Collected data
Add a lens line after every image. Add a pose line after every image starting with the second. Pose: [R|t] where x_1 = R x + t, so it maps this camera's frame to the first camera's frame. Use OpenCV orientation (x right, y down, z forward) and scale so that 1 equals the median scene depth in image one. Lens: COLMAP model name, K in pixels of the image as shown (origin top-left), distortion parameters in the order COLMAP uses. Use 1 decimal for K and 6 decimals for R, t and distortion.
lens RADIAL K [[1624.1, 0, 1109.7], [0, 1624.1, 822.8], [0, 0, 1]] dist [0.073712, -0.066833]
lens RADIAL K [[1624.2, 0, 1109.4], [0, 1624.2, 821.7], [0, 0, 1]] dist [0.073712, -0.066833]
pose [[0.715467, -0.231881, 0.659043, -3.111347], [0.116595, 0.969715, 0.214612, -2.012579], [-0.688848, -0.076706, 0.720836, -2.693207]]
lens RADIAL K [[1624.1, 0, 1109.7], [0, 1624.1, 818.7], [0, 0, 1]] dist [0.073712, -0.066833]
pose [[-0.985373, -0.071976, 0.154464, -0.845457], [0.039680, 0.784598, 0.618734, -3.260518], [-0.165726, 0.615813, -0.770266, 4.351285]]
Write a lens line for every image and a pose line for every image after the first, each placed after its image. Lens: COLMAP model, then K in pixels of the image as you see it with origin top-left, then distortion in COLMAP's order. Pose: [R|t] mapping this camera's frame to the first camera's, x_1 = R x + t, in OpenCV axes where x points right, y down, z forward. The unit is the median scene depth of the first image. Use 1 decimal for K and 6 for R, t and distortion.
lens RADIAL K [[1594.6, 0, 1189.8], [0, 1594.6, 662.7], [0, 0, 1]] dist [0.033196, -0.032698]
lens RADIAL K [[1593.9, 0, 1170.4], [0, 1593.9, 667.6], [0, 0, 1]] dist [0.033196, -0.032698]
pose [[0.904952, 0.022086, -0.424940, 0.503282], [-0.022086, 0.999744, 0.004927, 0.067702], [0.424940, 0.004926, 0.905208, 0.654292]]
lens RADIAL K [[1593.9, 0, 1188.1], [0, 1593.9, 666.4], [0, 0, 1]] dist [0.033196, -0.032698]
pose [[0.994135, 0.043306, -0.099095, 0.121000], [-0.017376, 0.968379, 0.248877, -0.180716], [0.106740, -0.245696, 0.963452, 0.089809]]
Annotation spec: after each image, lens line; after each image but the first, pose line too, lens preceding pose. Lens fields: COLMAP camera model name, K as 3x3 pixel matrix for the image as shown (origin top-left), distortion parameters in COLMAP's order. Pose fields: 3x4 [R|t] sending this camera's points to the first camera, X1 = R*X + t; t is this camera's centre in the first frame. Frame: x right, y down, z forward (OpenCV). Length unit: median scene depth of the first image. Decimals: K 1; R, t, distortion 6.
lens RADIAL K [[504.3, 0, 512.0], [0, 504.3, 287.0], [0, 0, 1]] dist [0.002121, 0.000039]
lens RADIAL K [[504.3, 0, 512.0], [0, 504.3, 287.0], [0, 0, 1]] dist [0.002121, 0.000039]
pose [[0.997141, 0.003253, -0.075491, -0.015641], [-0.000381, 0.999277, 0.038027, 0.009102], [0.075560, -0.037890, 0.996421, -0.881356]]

**What the exercise asks:** Copy all of the data exactly. Skip nothing.

**Expected answer:**
Add a lens line after every image. Add a pose line after every image starting with the second. Pose: [R|t] where x_1 = R x + t, so it maps this camera's frame to the first camera's frame. Use OpenCV orientation (x right, y down, z forward) and scale so that 1 equals the median scene depth in image one. Lens: COLMAP model name, K in pixels of the image as shown (origin top-left), distortion parameters in the order COLMAP uses. Use 1 decimal for K and 6 decimals for R, t and distortion.
lens RADIAL K [[1624.1, 0, 1109.7], [0, 1624.1, 822.8], [0, 0, 1]] dist [0.073712, -0.066833]
lens RADIAL K [[1624.2, 0, 1109.4], [0, 1624.2, 821.7], [0, 0, 1]] dist [0.073712, -0.066833]
pose [[0.715467, -0.231881, 0.659043, -3.111347], [0.116595, 0.969715, 0.214612, -2.012579], [-0.688848, -0.076706, 0.720836, -2.693207]]
lens RADIAL K [[1624.1, 0, 1109.7], [0, 1624.1, 818.7], [0, 0, 1]] dist [0.073712, -0.066833]
pose [[-0.985373, -0.071976, 0.154464, -0.845457], [0.039680, 0.784598, 0.618734, -3.260518], [-0.165726, 0.615813, -0.770266, 4.351285]]
Write a lens line for every image and a pose line for every image after the first, each placed after its image. Lens: COLMAP model, then K in pixels of the image as you see it with origin top-left, then distortion in COLMAP's order. Pose: [R|t] mapping this camera's frame to the first camera's, x_1 = R x + t, in OpenCV axes where x points right, y down, z forward. The unit is the median scene depth of the first image. Use 1 decimal for K and 6 for R, t and distortion.
lens RADIAL K [[1594.6, 0, 1189.8], [0, 1594.6, 662.7], [0, 0, 1]] dist [0.033196, -0.032698]
lens RADIAL K [[1593.9, 0, 1170.4], [0, 1593.9, 667.6], [0, 0, 1]] dist [0.033196, -0.032698]
pose [[0.904952, 0.022086, -0.424940, 0.503282], [-0.022086, 0.999744, 0.004927, 0.067702], [0.424940, 0.004926, 0.905208, 0.654292]]
lens RADIAL K [[1593.9, 0, 1188.1], [0, 1593.9, 666.4], [0, 0, 1]] dist [0.033196, -0.032698]
pose [[0.994135, 0.043306, -0.099095, 0.121000], [-0.017376, 0.968379, 0.248877, -0.180716], [0.106740, -0.245696, 0.963452, 0.089809]]
Annotation spec: after each image, lens line; after each image but the first, pose line too, lens preceding pose. Lens fields: COLMAP camera model name, K as 3x3 pixel matrix for the image as shown (origin top-left), distortion parameters in COLMAP's order. Pose fields: 3x4 [R|t] sending this camera's points to the first camera, X1 = R*X + t; t is this camera's centre in the first frame. Frame: x right, y down, z forward (OpenCV). Length unit: median scene depth of the first image. Decimals: K 1; R, t, distortion 6.
lens RADIAL K [[504.3, 0, 512.0], [0, 504.3, 287.0], [0, 0, 1]] dist [0.002121, 0.000039]
lens RADIAL K [[504.3, 0, 512.0], [0, 504.3, 287.0], [0, 0, 1]] dist [0.002121, 0.000039]
pose [[0.997141, 0.003253, -0.075491, -0.015641], [-0.000381, 0.999277, 0.038027, 0.009102], [0.075560, -0.037890, 0.996421, -0.881356]]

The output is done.